# WHAT IS NEEDED
Rewrite the text from all of the records below, substituting "Academia" for every instance of "Escuela" and keeping everything else the same. Omit the pictures from your answer.

# MATERIAL FOR THIS EXERCISE
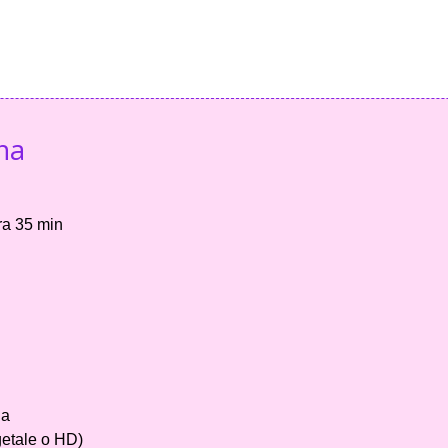
na
ra 35 min
na
getale o HD)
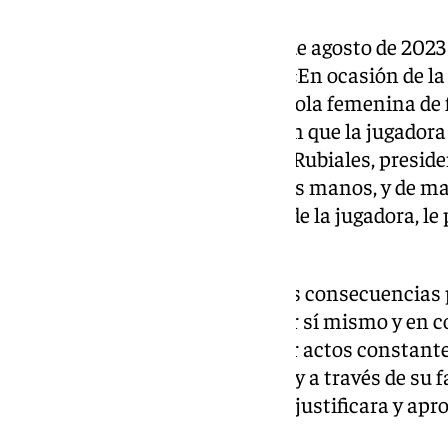
Los hechos se remontan al 20 de agosto de 2023 e
Estado de Nueva Gales del Sur. «En ocasión de la
jugadoras de la Selección española femenina de fú
del Mundial, y en el momento en que la jugadora 
la felicitación del acusado Luis Rubiales, preside
cabeza de la jugadora con ambas manos, y de ma
consentimiento ni aceptación de la jugadora, le 
apunta el relato de la Fiscalía.
A partir de ese hecho, «y ante las consecuencias
le podían acarrear, Rubiales, por sí mismo y en c
acusados, comenzaron a ejercer actos constantes
directamente sobre la jugadora y a través de su 
finalidad de que, públicamente, justificara y apr
voluntad le dio».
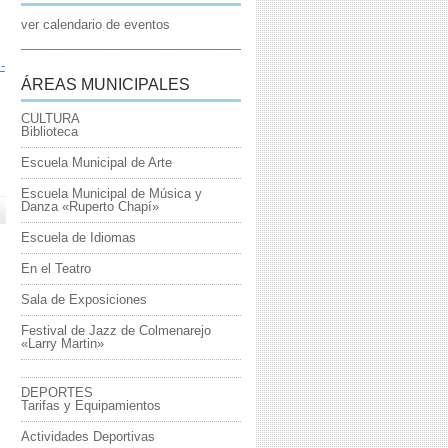
ver calendario de eventos
_____________________________________________________________
-
ÁREAS MUNICIPALES
CULTURA
Biblioteca
Escuela Municipal de Arte
Escuela Municipal de Música y
Danza «Ruperto Chapí»
Escuela de Idiomas
En el Teatro
Sala de Exposiciones
Festival de Jazz de Colmenarejo
«Larry Martin»
DEPORTES
Tarifas y Equipamientos
Actividades Deportivas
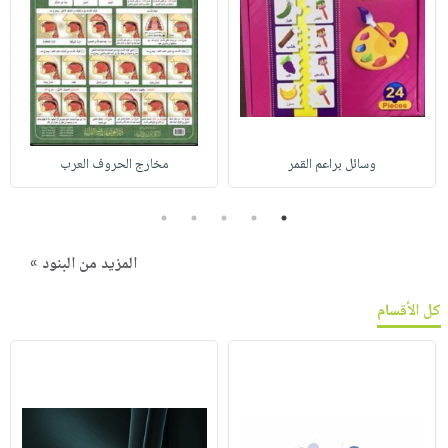
وسائل براعم القمر
مخارج الحروف العرب
5
4
3
2
1
المزيد من البنود »
كل الأقسام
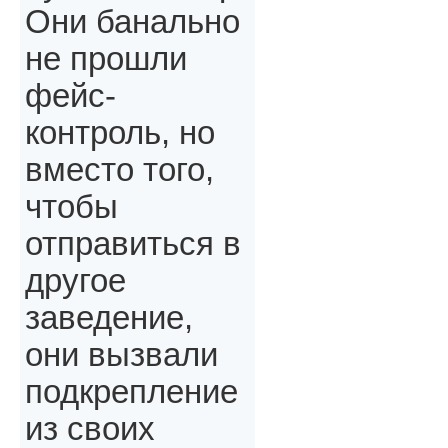
Они банально
не прошли
фейс-
контроль, но
вместо того,
чтобы
отправиться в
другое
заведение,
они вызвали
подкрепление
из своих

# REPLY
na
ra 35 min
na
getale o HD)
Los hechos se remontan al 20 de agosto de 2023 e
Estado de Nueva Gales del Sur. «En ocasión de la
jugadoras de la Selección española femenina de fú
del Mundial, y en el momento en que la jugadora 
la felicitación del acusado Luis Rubiales, preside
cabeza de la jugadora con ambas manos, y de ma
consentimiento ni aceptación de la jugadora, le 
apunta el relato de la Fiscalía.
A partir de ese hecho, «y ante las consecuencias
le podían acarrear, Rubiales, por sí mismo y en c
acusados, comenzaron a ejercer actos constantes
directamente sobre la jugadora y a través de su 
finalidad de que, públicamente, justificara y apr
voluntad le dio».
ver calendario de eventos
_____________________________________________________________
-
ÁREAS MUNICIPALES
CULTURA
Biblioteca
Academia Municipal de Arte
Academia Municipal de Música y
Danza «Ruperto Chapí»
Academia de Idiomas
En el Teatro
Sala de Exposiciones
Festival de Jazz de Colmenarejo
«Larry Martin»
DEPORTES
Tarifas y Equipamientos
Actividades Deportivas
وسائل براعم القمر
مخارج الحروف العرب
5
4
3
2
1
المزيد من البنود »
كل الأقسام
Они банально
не прошли
фейс-
контроль, но
вместо того,
чтобы
отправиться в
другое
заведение,
они вызвали
подкрепление
из своих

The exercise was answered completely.